*EXERCISE DATA*
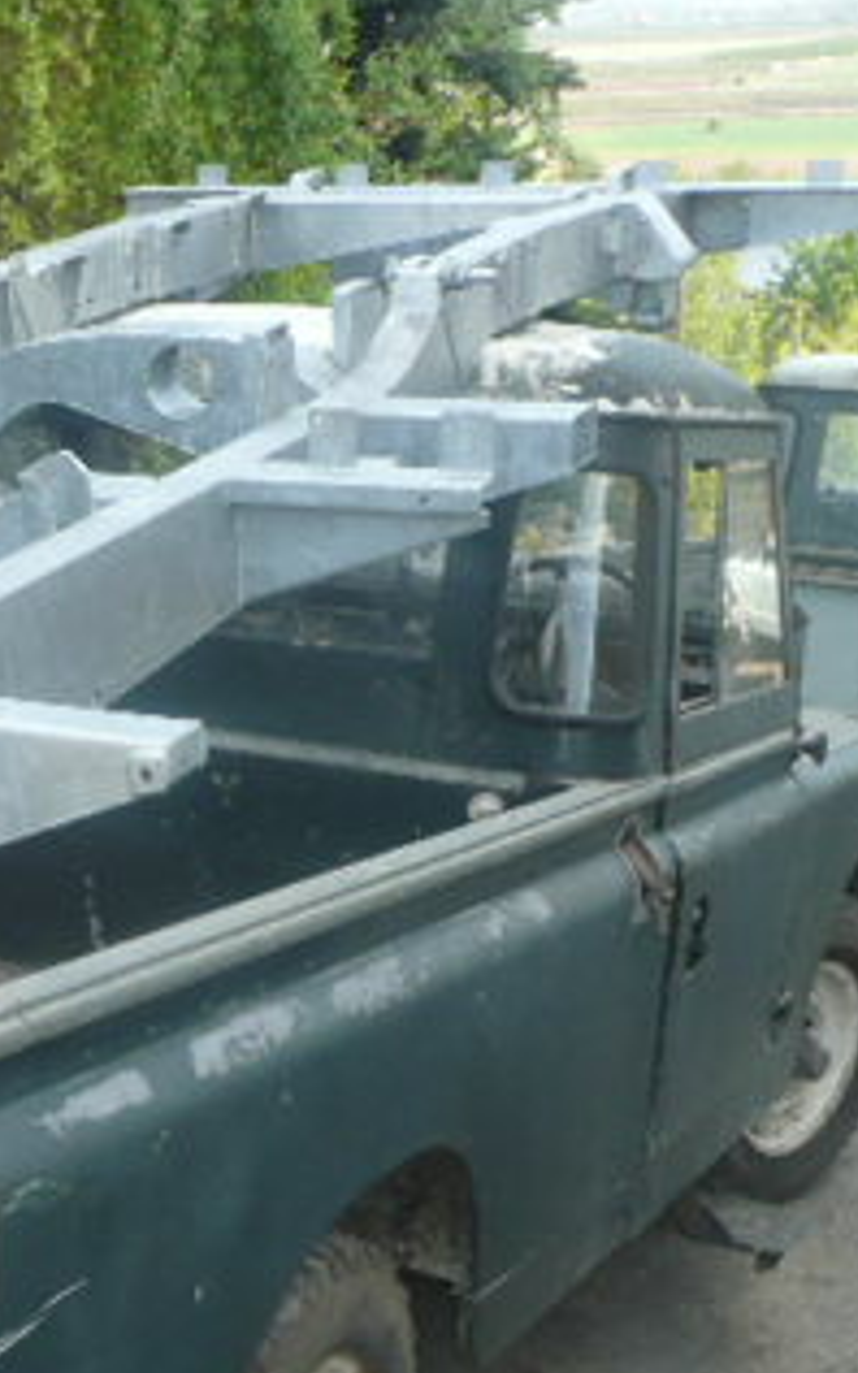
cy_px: 957
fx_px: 2246
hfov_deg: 20.0
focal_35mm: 60
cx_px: -221
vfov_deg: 33.6
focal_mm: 4.6
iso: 100
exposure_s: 1/160
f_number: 3.3
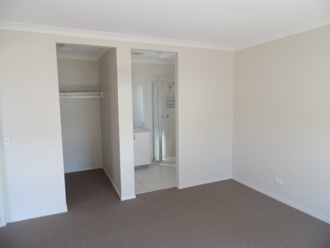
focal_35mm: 23
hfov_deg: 73.9
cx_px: 165
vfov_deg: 58.9
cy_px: 124
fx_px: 219
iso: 80
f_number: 3.2
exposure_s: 1/45
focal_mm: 4.1
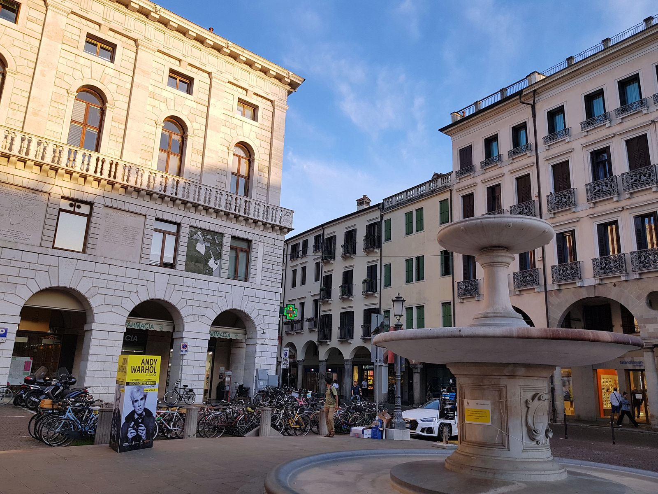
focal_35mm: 26
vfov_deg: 53.1
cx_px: 329
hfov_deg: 67.3
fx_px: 494
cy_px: 247
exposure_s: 1/456
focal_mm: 4.2
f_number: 1.7
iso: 50
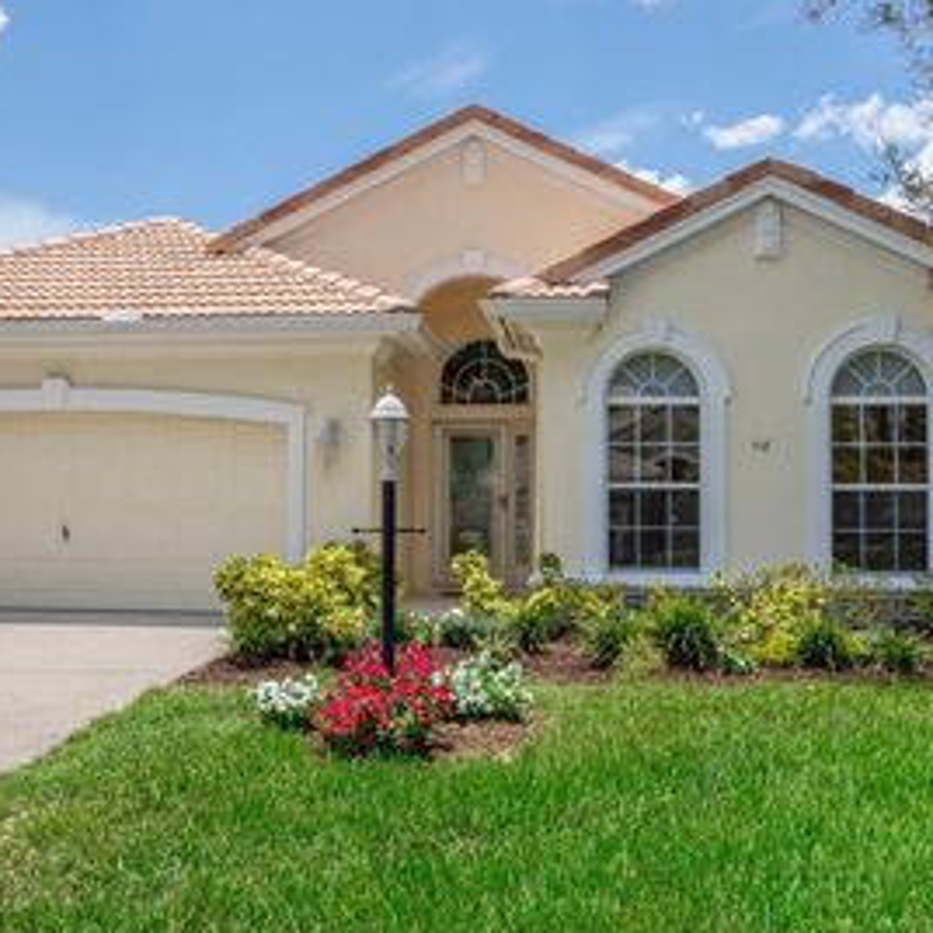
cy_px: 465
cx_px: 411
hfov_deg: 43.8
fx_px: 1159
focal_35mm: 38
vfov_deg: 43.9
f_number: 8
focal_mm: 16
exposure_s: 1/1250
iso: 320
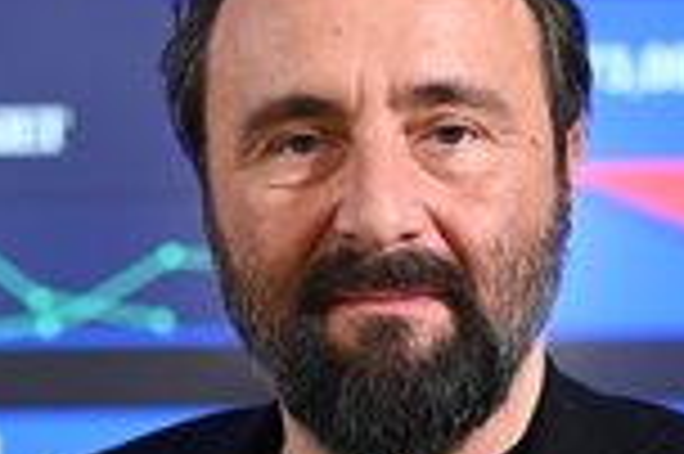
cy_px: 418
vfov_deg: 8.3
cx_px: 117
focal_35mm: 165
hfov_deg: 12.4
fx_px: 3132
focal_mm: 61
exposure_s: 1/200
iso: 3200
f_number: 4
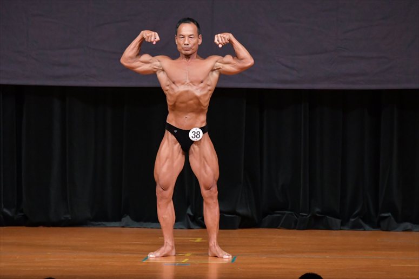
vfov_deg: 4.8
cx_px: 210
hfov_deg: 7.2
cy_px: 140
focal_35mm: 285
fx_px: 3316
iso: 5000
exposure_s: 1/400
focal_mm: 190
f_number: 5.6
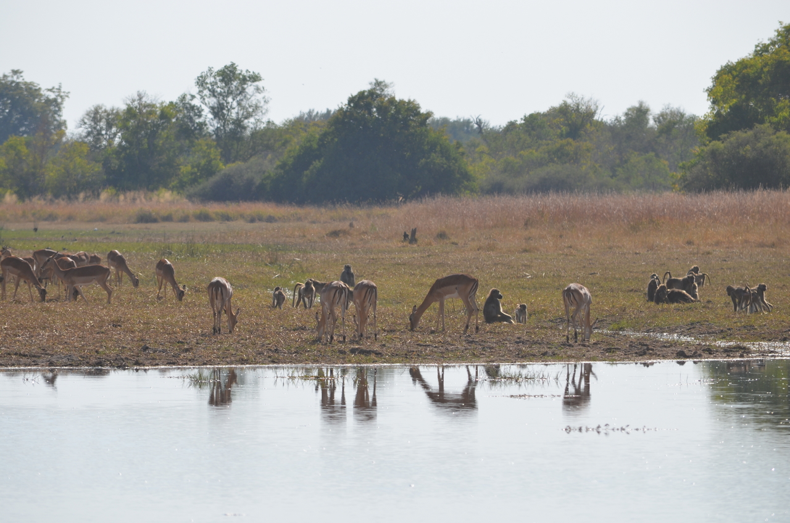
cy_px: 262
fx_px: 7884
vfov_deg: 3.8
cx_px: 395
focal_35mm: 360
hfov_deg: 5.7
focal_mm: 240
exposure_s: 1/800
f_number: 7.1
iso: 200
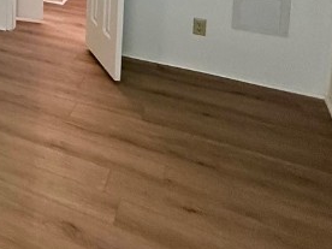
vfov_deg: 23.6
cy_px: -101
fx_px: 499
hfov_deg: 27.3
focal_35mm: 52
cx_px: -149
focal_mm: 2.22
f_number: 2.2
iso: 320
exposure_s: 1/120
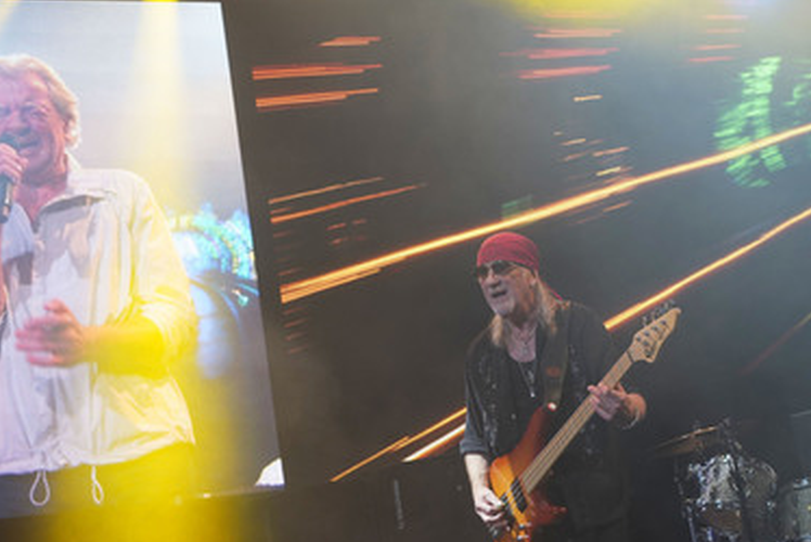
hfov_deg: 33.9
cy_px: 306
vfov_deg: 23.0
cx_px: 433
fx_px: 1330
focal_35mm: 59
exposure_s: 1/320
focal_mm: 49
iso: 640
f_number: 5
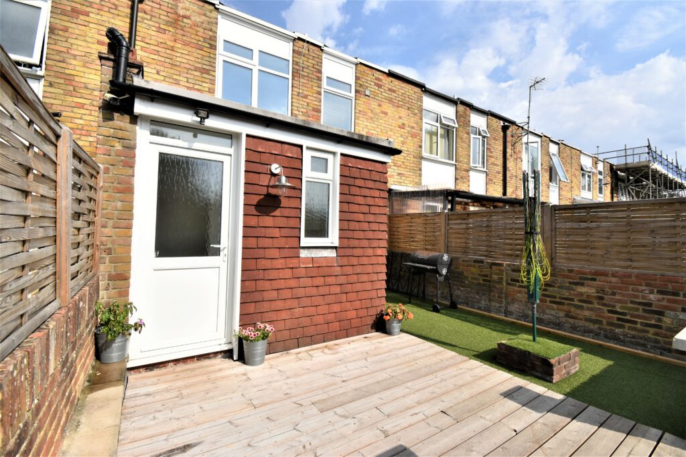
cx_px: 343
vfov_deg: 77.3
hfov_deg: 100.4
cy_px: 228
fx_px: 286
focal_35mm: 15
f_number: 9
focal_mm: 10
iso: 100
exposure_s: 1/320
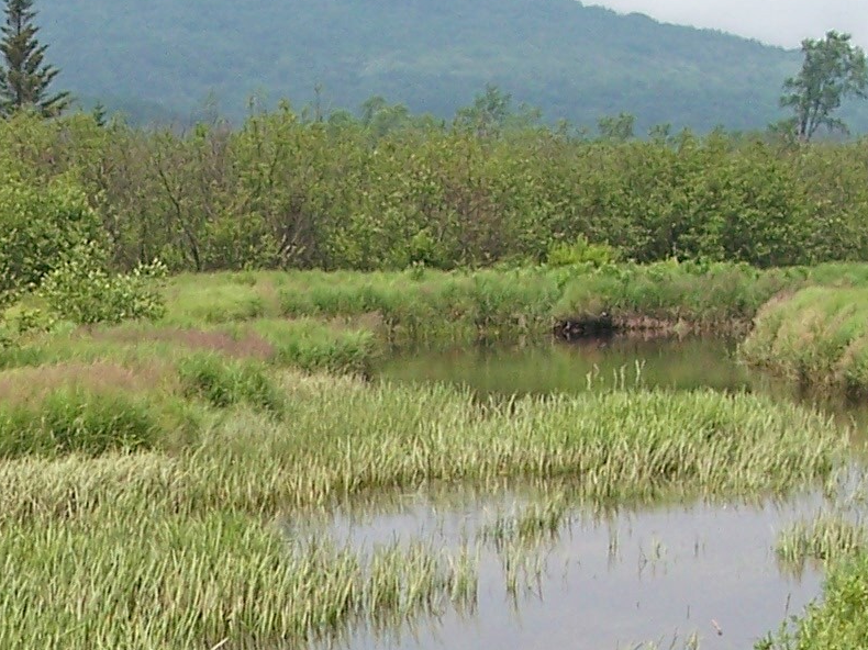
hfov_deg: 13.6
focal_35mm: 141
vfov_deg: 10.4
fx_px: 3535
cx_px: -175
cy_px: 738
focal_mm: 8
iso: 100
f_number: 4
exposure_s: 1/1000
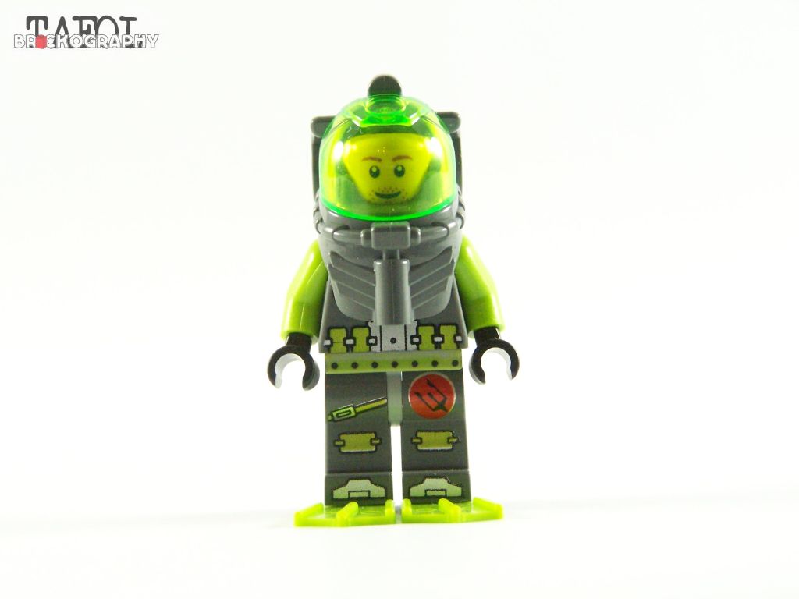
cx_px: 400
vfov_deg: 12.7
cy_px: 300
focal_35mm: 117
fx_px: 2701
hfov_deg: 16.8
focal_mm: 19.4
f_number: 4
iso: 400
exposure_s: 1/60
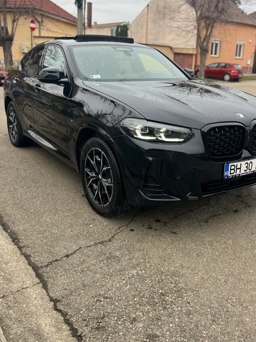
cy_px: 142
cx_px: 136
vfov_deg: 53.7
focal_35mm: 34
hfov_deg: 41.8
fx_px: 335
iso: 40
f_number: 1.6
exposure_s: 1/250
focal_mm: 5.1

*TO DO*
Omit the pictures, then retype the remaining material without a single change.

*SOLUTION TO THIS TASK*
cy_px: 957
fx_px: 2246
hfov_deg: 20.0
focal_35mm: 60
cx_px: -221
vfov_deg: 33.6
focal_mm: 4.6
iso: 100
exposure_s: 1/160
f_number: 3.3
focal_35mm: 23
hfov_deg: 73.9
cx_px: 165
vfov_deg: 58.9
cy_px: 124
fx_px: 219
iso: 80
f_number: 3.2
exposure_s: 1/45
focal_mm: 4.1
focal_35mm: 26
vfov_deg: 53.1
cx_px: 329
hfov_deg: 67.3
fx_px: 494
cy_px: 247
exposure_s: 1/456
focal_mm: 4.2
f_number: 1.7
iso: 50
cy_px: 465
cx_px: 411
hfov_deg: 43.8
fx_px: 1159
focal_35mm: 38
vfov_deg: 43.9
f_number: 8
focal_mm: 16
exposure_s: 1/1250
iso: 320
cy_px: 418
vfov_deg: 8.3
cx_px: 117
focal_35mm: 165
hfov_deg: 12.4
fx_px: 3132
focal_mm: 61
exposure_s: 1/200
iso: 3200
f_number: 4
vfov_deg: 4.8
cx_px: 210
hfov_deg: 7.2
cy_px: 140
focal_35mm: 285
fx_px: 3316
iso: 5000
exposure_s: 1/400
focal_mm: 190
f_number: 5.6
cy_px: 262
fx_px: 7884
vfov_deg: 3.8
cx_px: 395
focal_35mm: 360
hfov_deg: 5.7
focal_mm: 240
exposure_s: 1/800
f_number: 7.1
iso: 200
vfov_deg: 23.6
cy_px: -101
fx_px: 499
hfov_deg: 27.3
focal_35mm: 52
cx_px: -149
focal_mm: 2.22
f_number: 2.2
iso: 320
exposure_s: 1/120
hfov_deg: 33.9
cy_px: 306
vfov_deg: 23.0
cx_px: 433
fx_px: 1330
focal_35mm: 59
exposure_s: 1/320
focal_mm: 49
iso: 640
f_number: 5
cx_px: 343
vfov_deg: 77.3
hfov_deg: 100.4
cy_px: 228
fx_px: 286
focal_35mm: 15
f_number: 9
focal_mm: 10
iso: 100
exposure_s: 1/320
hfov_deg: 13.6
focal_35mm: 141
vfov_deg: 10.4
fx_px: 3535
cx_px: -175
cy_px: 738
focal_mm: 8
iso: 100
f_number: 4
exposure_s: 1/1000
cx_px: 400
vfov_deg: 12.7
cy_px: 300
focal_35mm: 117
fx_px: 2701
hfov_deg: 16.8
focal_mm: 19.4
f_number: 4
iso: 400
exposure_s: 1/60
cy_px: 142
cx_px: 136
vfov_deg: 53.7
focal_35mm: 34
hfov_deg: 41.8
fx_px: 335
iso: 40
f_number: 1.6
exposure_s: 1/250
focal_mm: 5.1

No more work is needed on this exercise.